Downtown Perth on St. George’s Terrace
Downtown Perth across from the Somerset Hotel.
The Somerset Hotel at St. George’s Terrace, Perth, Western Australia
Perth is 12 hours ahead of Waynesboro, so I don’t need to adjust my watch. And I am right about the farthest I can get from home without leaving the planet. Tomorrow, Sunday, we travel to Albany, south of Perth into colder climes. Brrrr. But really, it’s only been in the 40s and 50s.
We hit the road about 830 this morning and headed north to New Norcia and the Benedictine Abbey in the only monastic town in Australia, founded by Spanish monks in 1846. I hadn’t thought the Spanish made it all the way out here. They had arrived in the Philippines in the 1500s, where Ferdinand Magellan, Portuguese explorer died by the sword of a local chief Lapulapu (Philippine history, folks … I was paying attention). And the remnants of Magellan’s crew continued sailing west through the Indian Ocean, around the tip of South Africa, up the Atlantic Ocean and back to Spain.
We joined the monks for Midday Prayer in the Monastery Chapel at the guesthouse. There was only a handful of them, the abbott and five others or so. But the chanting was just as solemn and prayerful. Reminded me of the chanting at the Trappist Monastery in Gethsemane KY.
The Monastery at New Norcia.
The Abbey Church.
St. Gertrude’s College for girls. Boys were educated two buildings down at St. Ildephonsus, renamed St. Benedict’s College in 1965.
The pipe organ in the Abbey church. Behind the main altar is the tomb of one of the founders, Dom Rosendo Salvado.
After touring the surrounding buildings, we headed back to Perth and St. Mary’s Cathedral downtown. I had looked up the cathedral on Google Earth just to see how far a walk it would be from the hotel. There seemed to be some construction going on, but not in actuality. The pics on Google Earth must have been taken before the completion of construction on the cathedral last year. And what we saw was truly a remarkable architectural wonder. The old cathedral was sliced and diced, the crypt was dug out and new structures built to accommodate more seating. In some places, the brickwork and plaster were left exposed to show where the old building ended and the new building began. We attended the 6pm vigil mass there, and after, took a tour of the crypt. Truly a marvelous building.

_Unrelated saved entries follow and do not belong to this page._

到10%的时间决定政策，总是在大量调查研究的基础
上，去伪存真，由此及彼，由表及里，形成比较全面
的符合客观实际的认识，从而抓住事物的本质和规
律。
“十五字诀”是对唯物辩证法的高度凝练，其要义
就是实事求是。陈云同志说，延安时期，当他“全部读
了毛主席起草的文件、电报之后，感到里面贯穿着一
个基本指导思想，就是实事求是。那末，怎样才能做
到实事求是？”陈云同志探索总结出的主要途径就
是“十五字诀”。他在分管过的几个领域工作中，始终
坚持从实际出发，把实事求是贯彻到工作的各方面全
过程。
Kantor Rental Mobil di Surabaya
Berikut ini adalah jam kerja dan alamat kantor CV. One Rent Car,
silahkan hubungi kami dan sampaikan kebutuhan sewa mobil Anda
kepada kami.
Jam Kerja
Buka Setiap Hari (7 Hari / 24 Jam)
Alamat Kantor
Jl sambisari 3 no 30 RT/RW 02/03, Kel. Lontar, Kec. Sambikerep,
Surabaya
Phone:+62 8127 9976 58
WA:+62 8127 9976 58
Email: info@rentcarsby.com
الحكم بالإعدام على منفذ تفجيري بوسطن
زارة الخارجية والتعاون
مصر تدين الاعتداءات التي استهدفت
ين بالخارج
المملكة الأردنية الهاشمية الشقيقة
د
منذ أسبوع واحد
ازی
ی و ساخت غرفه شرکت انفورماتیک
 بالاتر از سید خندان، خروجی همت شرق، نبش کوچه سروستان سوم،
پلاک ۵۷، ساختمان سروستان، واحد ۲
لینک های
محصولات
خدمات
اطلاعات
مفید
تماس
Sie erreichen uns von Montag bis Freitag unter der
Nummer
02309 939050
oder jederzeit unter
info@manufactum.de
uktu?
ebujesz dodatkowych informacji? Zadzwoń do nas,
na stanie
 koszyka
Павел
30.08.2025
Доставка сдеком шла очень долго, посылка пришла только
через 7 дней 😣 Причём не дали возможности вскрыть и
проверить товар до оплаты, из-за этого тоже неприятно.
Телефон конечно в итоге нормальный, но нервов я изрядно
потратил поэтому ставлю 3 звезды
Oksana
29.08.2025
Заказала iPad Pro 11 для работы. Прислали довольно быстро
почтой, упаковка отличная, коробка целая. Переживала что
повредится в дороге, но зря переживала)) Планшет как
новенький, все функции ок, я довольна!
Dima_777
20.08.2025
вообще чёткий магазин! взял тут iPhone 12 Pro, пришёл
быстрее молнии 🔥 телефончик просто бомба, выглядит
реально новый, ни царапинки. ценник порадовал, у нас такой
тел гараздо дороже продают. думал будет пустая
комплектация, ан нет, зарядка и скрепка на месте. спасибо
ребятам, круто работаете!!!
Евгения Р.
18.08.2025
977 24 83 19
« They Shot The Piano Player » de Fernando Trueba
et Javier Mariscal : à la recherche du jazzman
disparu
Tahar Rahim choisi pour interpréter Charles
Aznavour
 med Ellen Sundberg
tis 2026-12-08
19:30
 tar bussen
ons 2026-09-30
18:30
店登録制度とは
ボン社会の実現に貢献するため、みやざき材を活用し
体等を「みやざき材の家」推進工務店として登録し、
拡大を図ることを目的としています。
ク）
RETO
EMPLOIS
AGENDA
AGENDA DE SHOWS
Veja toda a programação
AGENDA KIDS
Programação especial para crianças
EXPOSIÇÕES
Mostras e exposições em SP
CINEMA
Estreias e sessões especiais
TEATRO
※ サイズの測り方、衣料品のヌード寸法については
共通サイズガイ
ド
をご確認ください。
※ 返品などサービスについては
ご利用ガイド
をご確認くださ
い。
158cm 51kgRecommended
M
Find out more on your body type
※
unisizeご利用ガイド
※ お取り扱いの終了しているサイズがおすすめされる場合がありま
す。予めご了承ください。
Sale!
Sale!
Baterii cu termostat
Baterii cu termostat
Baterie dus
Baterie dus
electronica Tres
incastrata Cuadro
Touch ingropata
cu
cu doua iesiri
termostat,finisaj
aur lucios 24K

I guess keeping it unfinished provides a striking visual reminder of what previously had been glossed over, which apparently, was not as aesthetically pleasing.
The main altar of the cathedral, in front of a new glass screen illuminated in surreal aquamarine light.
Dinner was at the Venezia Restaurant on Pierce Street, a block from the cathedral. We both had tiramisu for dessert, a great conclusion to a great day.